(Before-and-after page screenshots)

"""

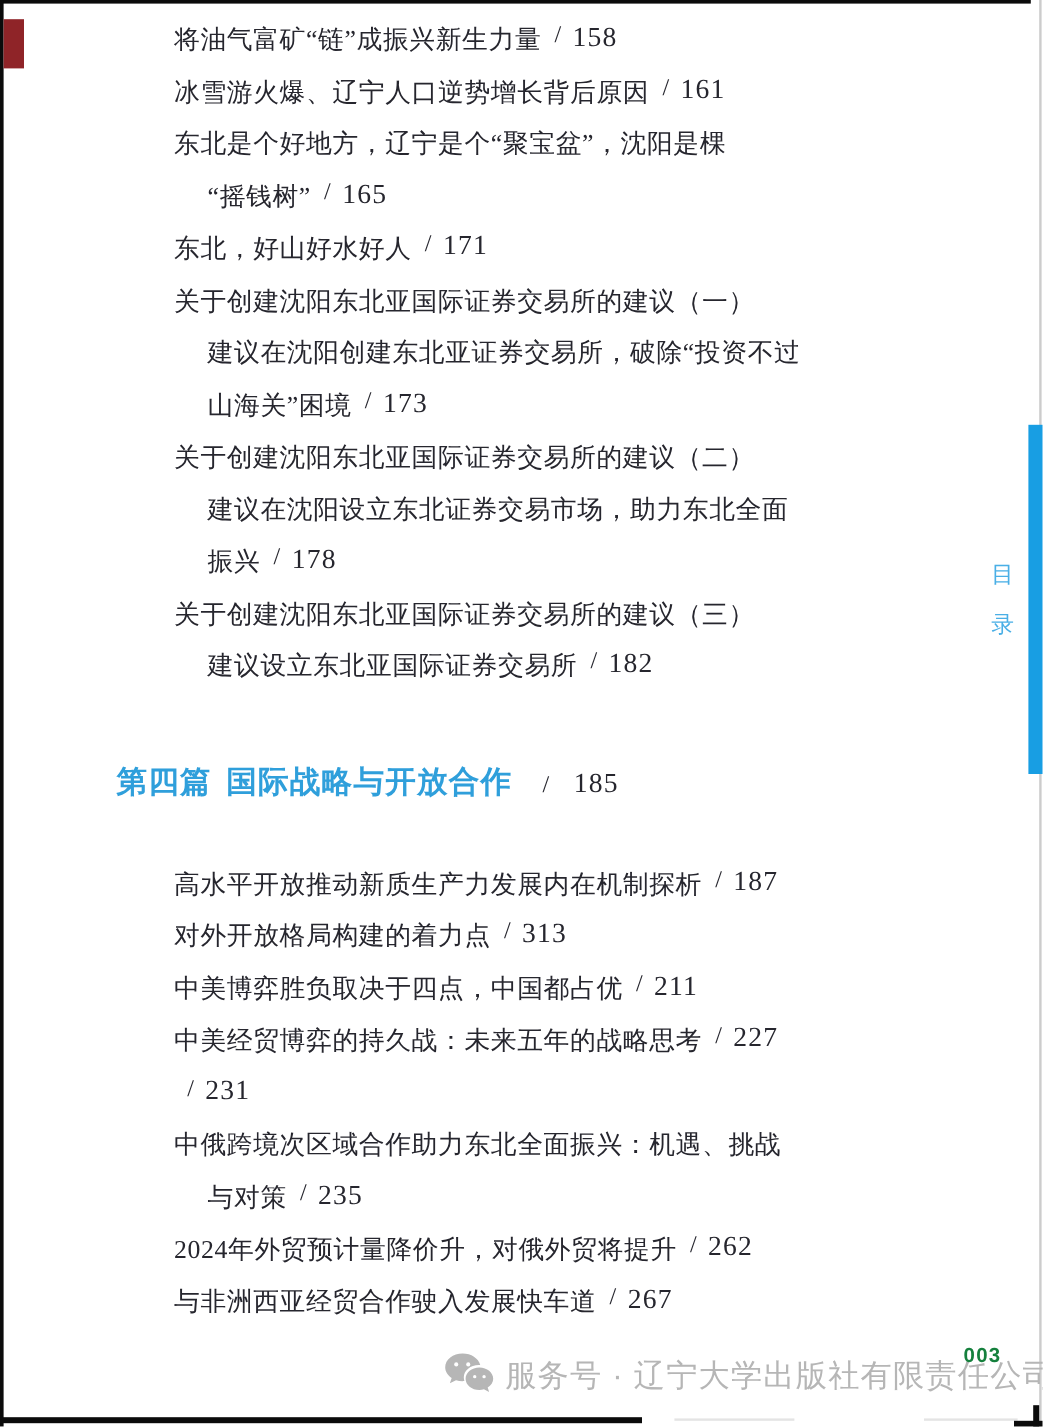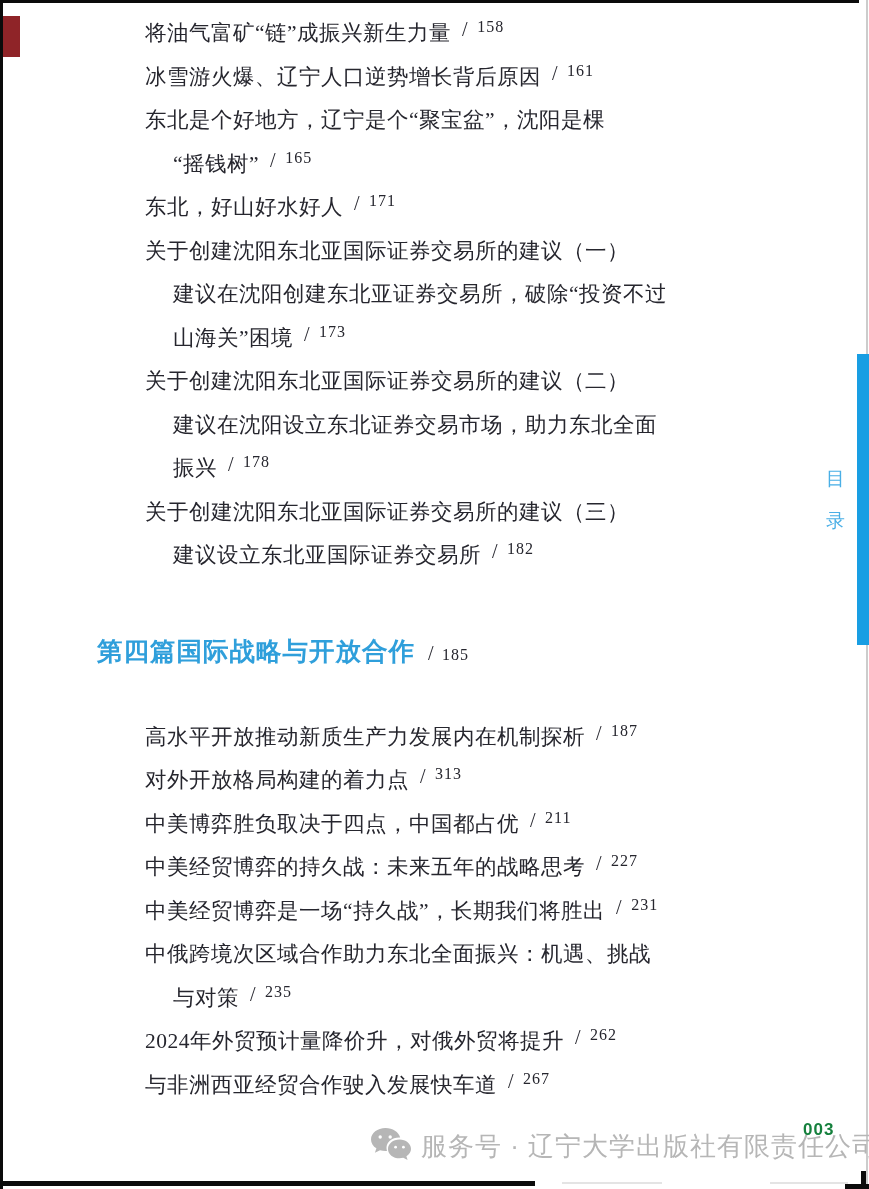"158" .toc-row .pg { font-size: 16px -> 23px }
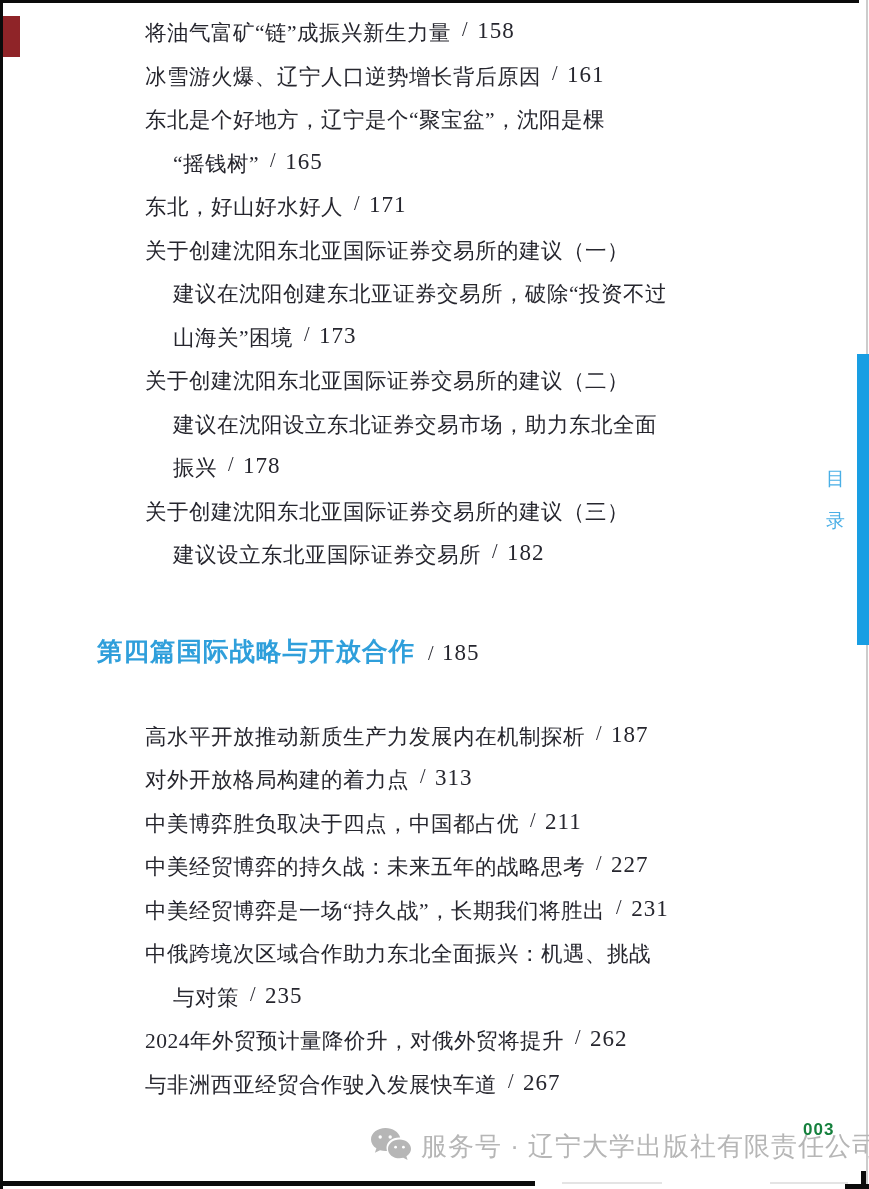"第四篇" .toc-row.section { gap: none -> 12px }
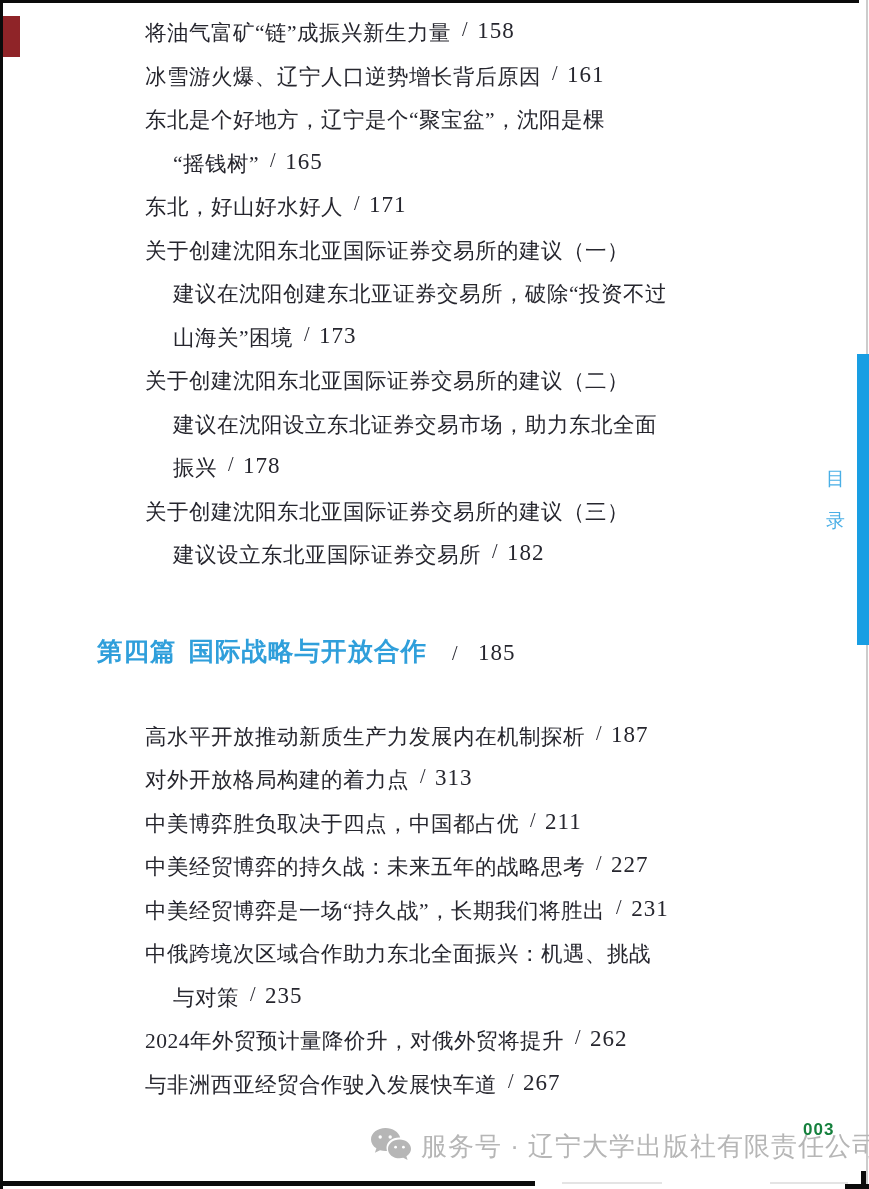"中美经贸博弈是一场“持久战”，长期我们将胜出" span { html: <span>中美经贸博弈是一场“持久战”，长期我们将胜出</span> -> none }
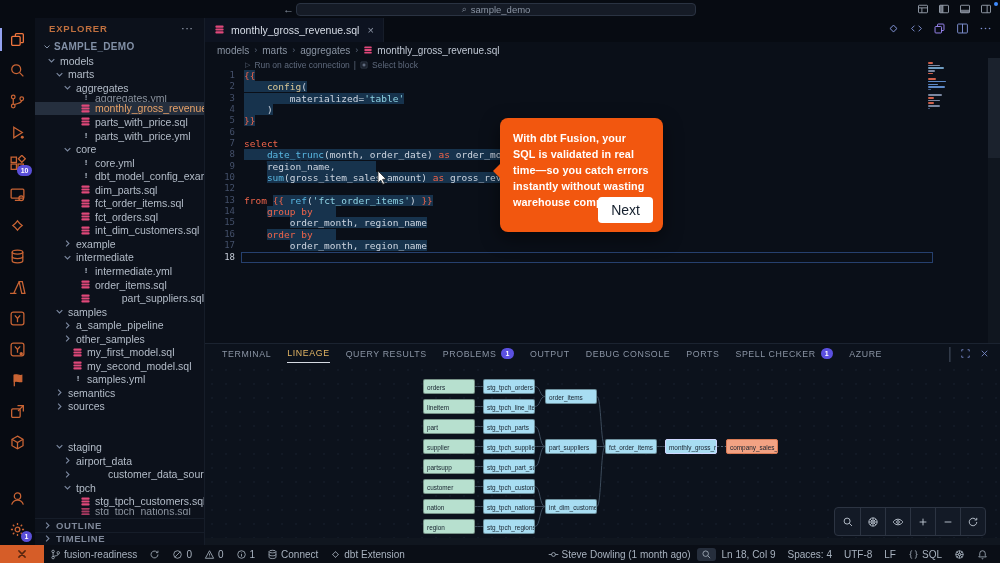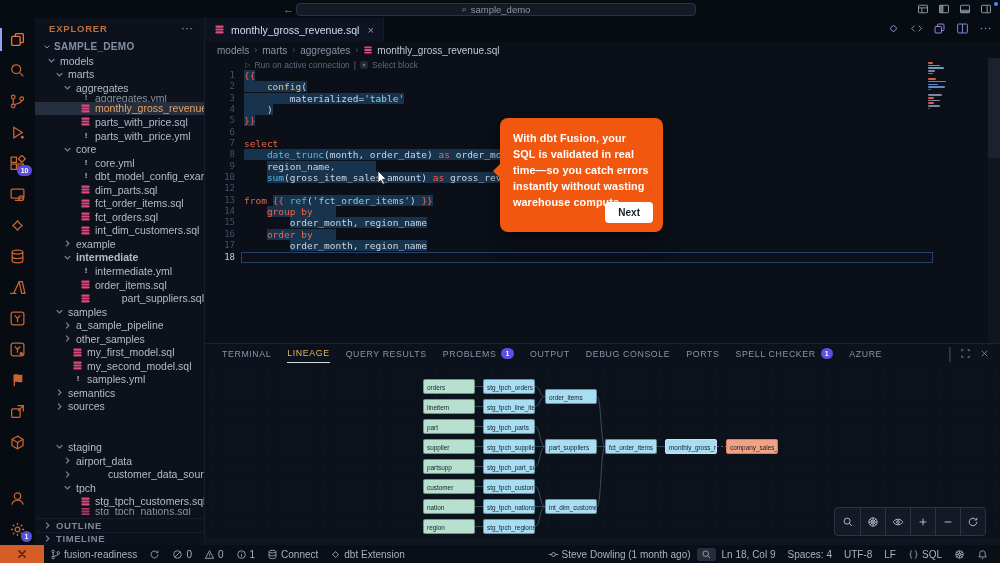"Next" .tooltip .btn { font-size: 10px -> 14px; font-weight: bold -> normal }
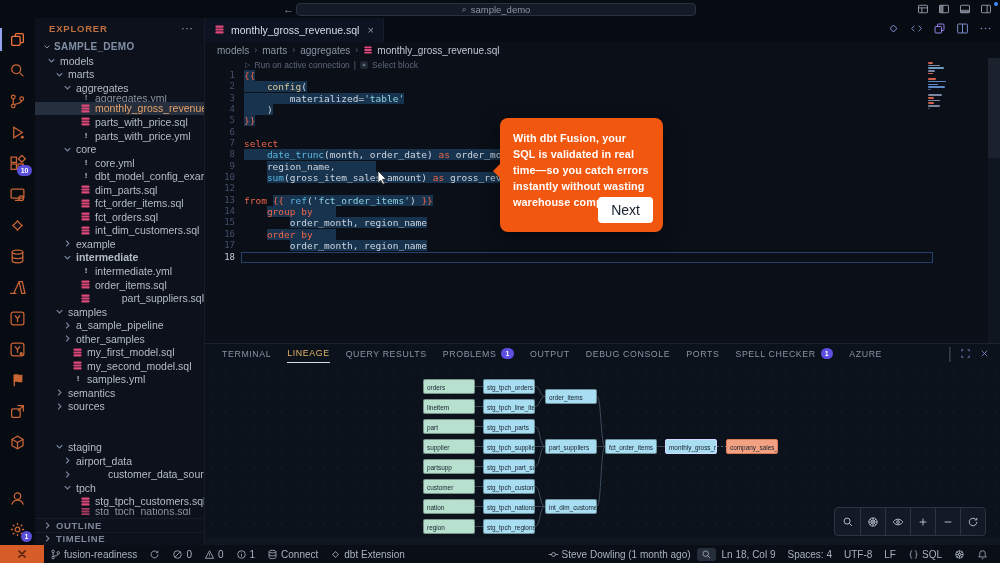"intermediate" div.trow { font-weight: bold -> none }
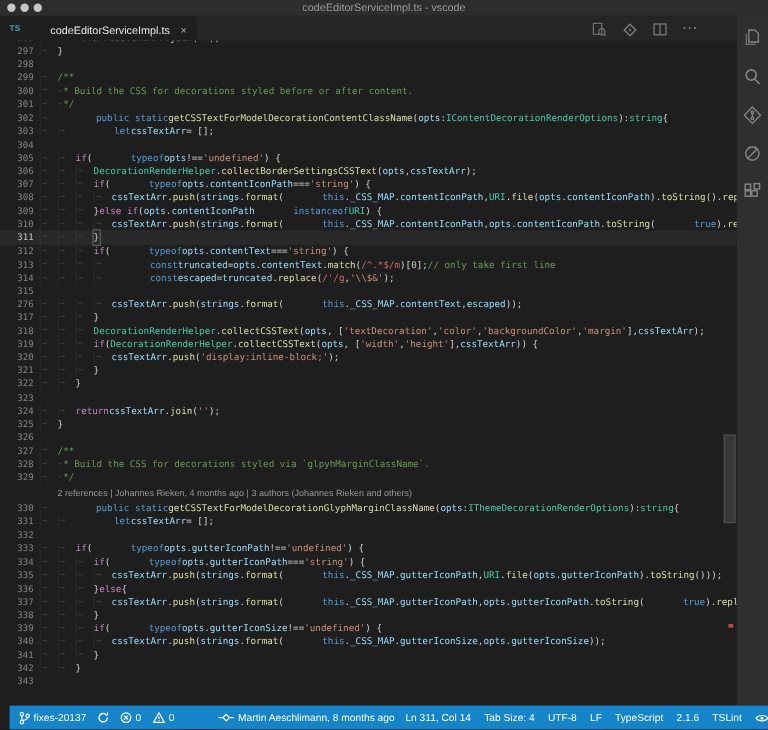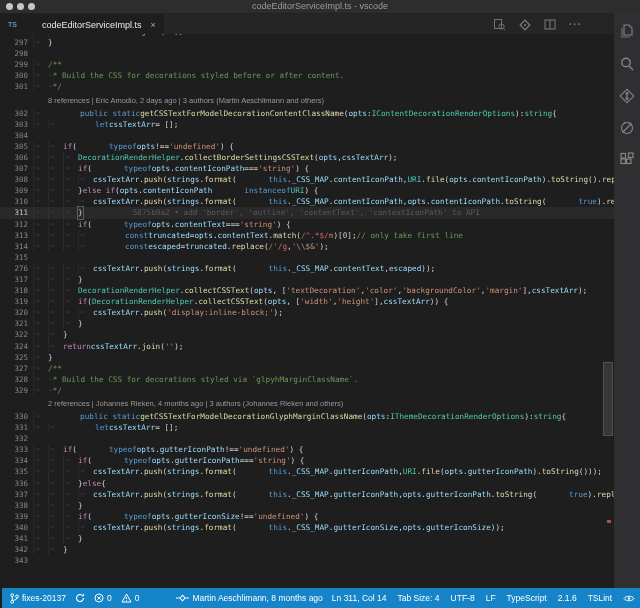"8 references | Eric Amodio," div.row { html: <div>8 references | Eric Amodio, 2 days ago | 3 authors (Martin Aeschlimann and others)</div> -> none }
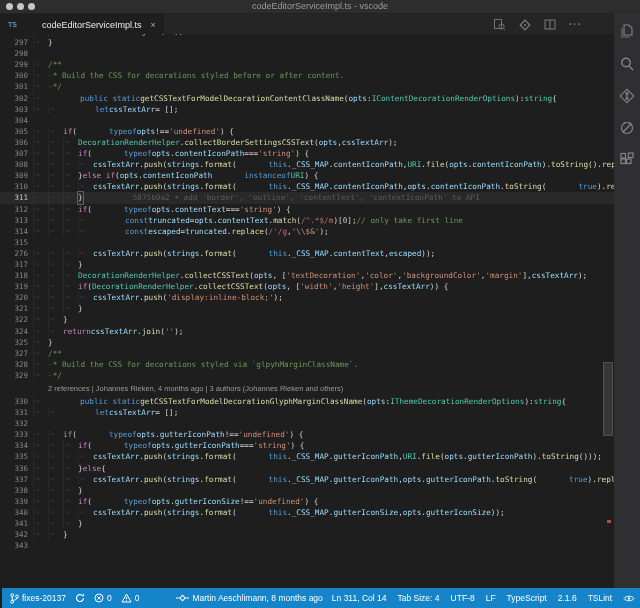"5875b0a2 • add 'border', 'outline'," span.ghost { html: <span>5875b0a2 • add 'border', 'outline', 'contentText', 'contextIconPath' to API</span> -> none }
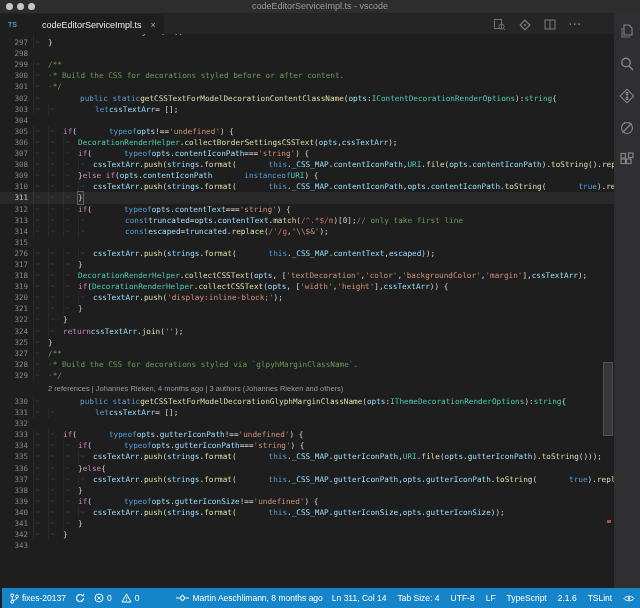"323" div.row { html: none -> <div> <span>323</span> </div> }
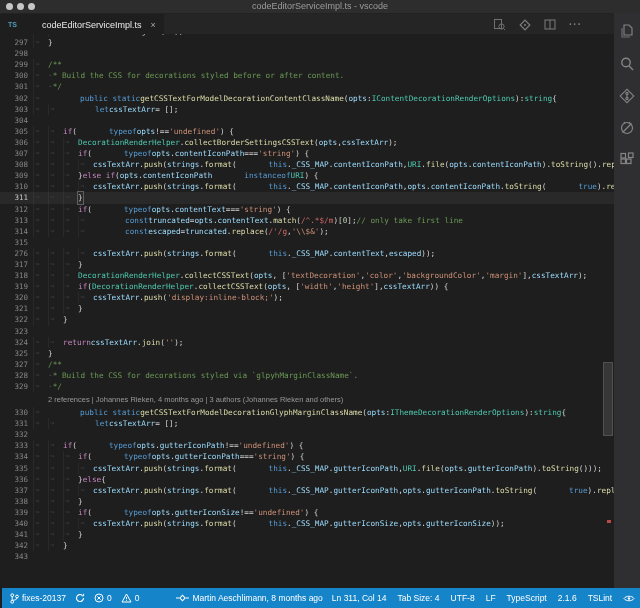"326" div.row { html: none -> <div> <span>326</span> </div> }
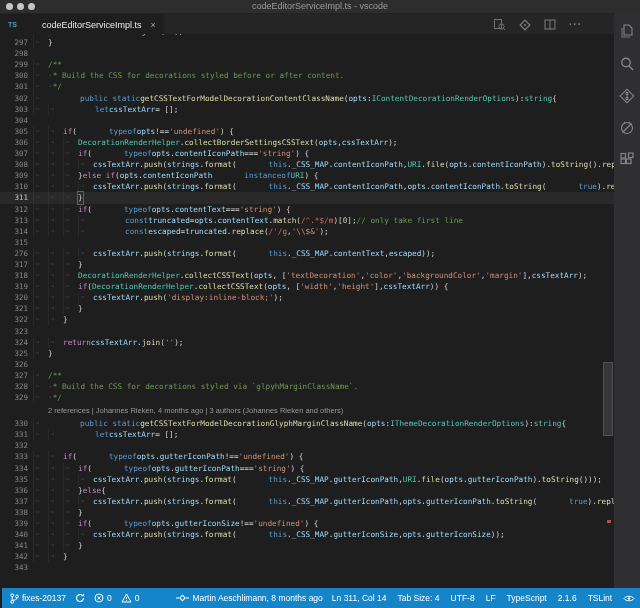"fixes-20137" .statusbar { left: 2px -> 8px }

"""

■ What this task involves
All lines from the one containing "font-size: 10px ->" to the last line of the data above, both included, should be printed exactly, and the pictures should not appear.

■ Response
"Next" .tooltip .btn { font-size: 10px -> 14px; font-weight: bold -> normal }
"intermediate" div.trow { font-weight: bold -> none }
"8 references | Eric Amodio," div.row { html: <div>8 references | Eric Amodio, 2 days ago | 3 authors (Martin Aeschlimann and others)</div> -> none }
"5875b0a2 • add 'border', 'outline'," span.ghost { html: <span>5875b0a2 • add 'border', 'outline', 'contentText', 'contextIconPath' to API</span> -> none }
"323" div.row { html: none -> <div> <span>323</span> </div> }
"326" div.row { html: none -> <div> <span>326</span> </div> }
"fixes-20137" .statusbar { left: 2px -> 8px }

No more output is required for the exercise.